Fix how model is sent to device to calculate smoothquant activation scales

andrea-fasoli · andrea-fasoli · commit fcd357cd9282 · 2024-12-05T21:40:50.000Z
Signed-off-by: Andrea Fasoli &lt;andrea.fasoli@ibm.com&gt;
diff --git a/fms_mo/quant/ptq.py b/fms_mo/quant/ptq.py
@@ -15,14 +15,15 @@
 """
 Post-Training Quantization (PTQ) functions
 
-Class StraightThrough, function _fold_bn, fold_bn_into_conv, reset_bn, and 
+Class StraightThrough, function _fold_bn, fold_bn_into_conv, reset_bn, and
 search_fold_and_remove_bn are modified from QDROP repo https://github.com/wimh966/QDrop
 
 
 """
 
 # Standard
 from functools import partial
+from typing import Optional
 import logging
 import math
 import random
@@ -2383,14 +2384,26 @@ def input_stats_hook(m, x, _y, name, act_scales):
 
 
 @torch.no_grad()
-def get_act_scales(model, dloader, qcfg):
-    """
-    To get max() of activations for linear layers on one device.
-    Model size will be limited by memory (GPU) or speed (cpu)
+def get_act_scales(
+    model,
+    dloader,
+    qcfg: dict,
+    device: Optional[str | torch.device] = None,
+):
+    """Compute smoothquant activation scales of quantized linear layers.
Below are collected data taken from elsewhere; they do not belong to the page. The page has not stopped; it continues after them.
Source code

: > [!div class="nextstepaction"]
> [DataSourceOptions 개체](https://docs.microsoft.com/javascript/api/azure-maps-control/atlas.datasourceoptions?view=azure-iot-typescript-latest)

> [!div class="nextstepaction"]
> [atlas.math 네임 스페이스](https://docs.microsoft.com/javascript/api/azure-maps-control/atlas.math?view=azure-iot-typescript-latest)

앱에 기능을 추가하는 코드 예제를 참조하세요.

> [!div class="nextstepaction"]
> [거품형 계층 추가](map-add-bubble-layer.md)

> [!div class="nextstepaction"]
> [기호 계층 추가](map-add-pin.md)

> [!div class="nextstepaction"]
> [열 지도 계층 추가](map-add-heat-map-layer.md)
+    Model and examples are moved to selected device, if provided.
     """
 
     model.eval()
-    model.cuda()
+
+    if device is None:
+        device = next(model.parameters()).device
+    else:
+        logger.info(
+            f"Moving model to {device} to compute smoothquant activation scales"
+        )
+        model.to(device)
+
     dev = next(model.parameters()).device
     act_scales = {}
     qcfg["sample_id"] = 0
@@ -2408,7 +2421,6 @@ def get_act_scales(model, dloader, qcfg):
 
     for data_mb, _ in zip(pbar, range(n_samples)):
         qcfg["sample_id"] += 1
-        # logger.info("Now for sample: ", qcfg["sample_id"] )
         data_mb = move_to(data_mb, dev)
         if (
             qcfg["nbits_bmm1"] < 32